This is fine for things your organization controls. It isn't possible when dealing with lots of outsourced services. Too few services provide a way to hook into your LDAP or Active Directory.
True, but there still shouldn't be a shared password. Personal accounts for everyone.
For the few truly top-level master accounts around, a printed password in the safe will do fine. It should be painful and feel dangerous to use those, because it is.
This isn't possible for every service. For example, our company Twitter account. Twitter doesn't allow any way for individuals to have their own passwords and post to the account. We have a social media team, all of whom need to be able to post to the Twitter account. There is no way around sharing a password for that (and it's just one example of many). It's great to be idealistic and say don't share passwords, but in the real world, it's not always possible.

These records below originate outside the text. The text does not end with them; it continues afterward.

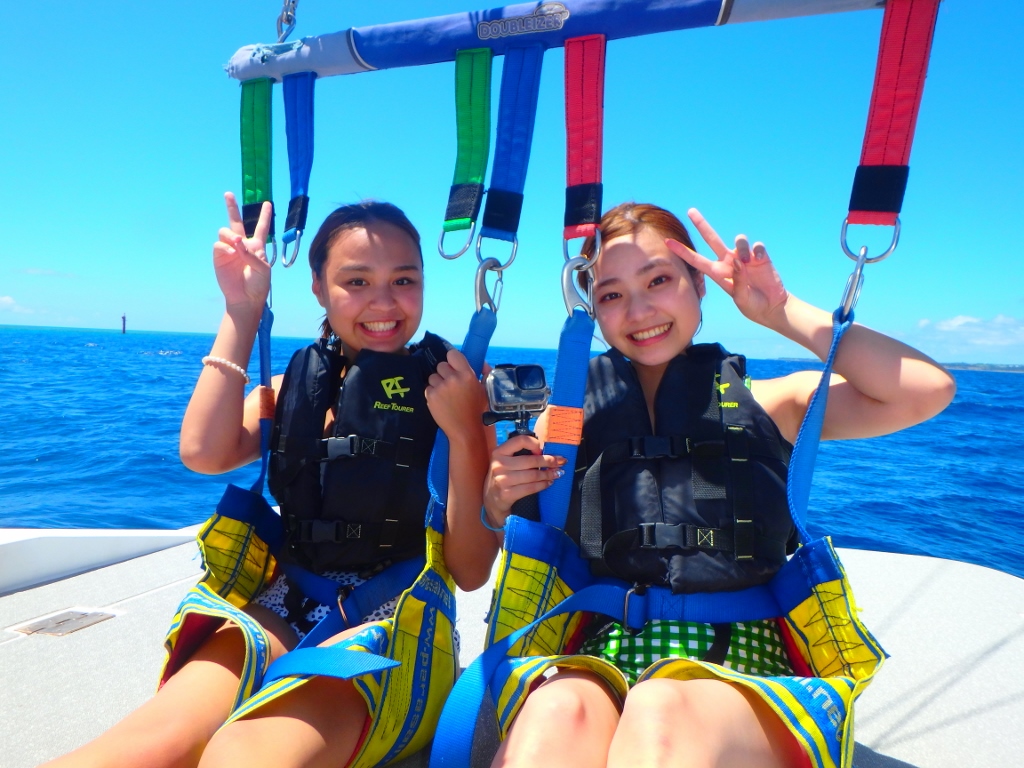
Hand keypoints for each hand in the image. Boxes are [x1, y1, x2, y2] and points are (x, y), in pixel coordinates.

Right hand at [212, 192, 272, 309]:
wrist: (246, 298)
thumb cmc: (258, 284)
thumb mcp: (263, 269)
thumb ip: (252, 254)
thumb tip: (237, 242)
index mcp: (257, 246)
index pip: (261, 227)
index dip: (265, 216)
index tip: (267, 203)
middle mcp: (242, 244)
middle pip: (236, 221)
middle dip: (231, 207)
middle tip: (228, 194)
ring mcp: (230, 249)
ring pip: (225, 231)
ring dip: (230, 235)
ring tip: (236, 243)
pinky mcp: (220, 257)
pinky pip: (219, 245)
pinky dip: (225, 247)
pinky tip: (231, 253)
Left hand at [425, 349, 488, 437]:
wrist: (466, 430)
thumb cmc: (477, 410)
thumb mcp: (484, 390)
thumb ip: (482, 373)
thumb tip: (482, 362)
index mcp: (467, 374)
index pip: (453, 354)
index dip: (452, 360)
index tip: (454, 367)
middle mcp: (453, 379)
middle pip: (441, 365)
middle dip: (445, 373)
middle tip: (451, 384)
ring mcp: (440, 387)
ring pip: (433, 376)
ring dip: (438, 383)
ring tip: (446, 395)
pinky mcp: (431, 396)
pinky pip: (428, 388)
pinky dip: (433, 394)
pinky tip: (441, 402)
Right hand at [482, 434, 565, 527]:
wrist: (491, 500)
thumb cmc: (502, 476)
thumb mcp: (504, 461)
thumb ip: (518, 454)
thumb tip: (545, 450)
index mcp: (499, 452)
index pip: (520, 440)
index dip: (535, 444)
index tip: (542, 450)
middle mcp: (499, 465)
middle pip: (531, 460)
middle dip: (549, 461)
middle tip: (561, 462)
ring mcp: (502, 480)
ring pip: (533, 475)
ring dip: (549, 474)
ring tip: (557, 473)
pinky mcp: (507, 494)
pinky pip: (531, 488)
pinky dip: (543, 485)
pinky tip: (548, 483)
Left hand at [667, 208, 788, 327]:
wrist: (772, 307)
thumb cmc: (753, 306)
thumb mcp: (742, 298)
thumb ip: (738, 281)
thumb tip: (737, 261)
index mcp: (719, 274)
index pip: (697, 261)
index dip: (683, 252)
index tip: (667, 242)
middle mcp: (729, 262)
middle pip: (713, 239)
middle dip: (702, 225)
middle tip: (690, 211)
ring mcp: (744, 257)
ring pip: (739, 240)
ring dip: (742, 248)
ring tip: (747, 262)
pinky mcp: (759, 256)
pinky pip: (757, 245)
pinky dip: (758, 250)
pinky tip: (761, 260)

If you have a good internal service for auth/z, you can store passwords for less-critical outside services in plain text files on a network filesystem, with permissions locked down so that only the relevant people can read those files. In terms of security this seems similar in strength to what Passpack does--it lets authorized users see the actual passwords if they want to, or you can build applications on top to read from the file and log in to outside services. I did something like this once for FTP-style logins, and it worked all right.
Apart from that case, you really can integrate Kerberos or similar into your own applications, using e.g. SASL.
For the few truly top-level master accounts around, a printed password in the safe will do fine. It should be painful and feel dangerous to use those, because it is.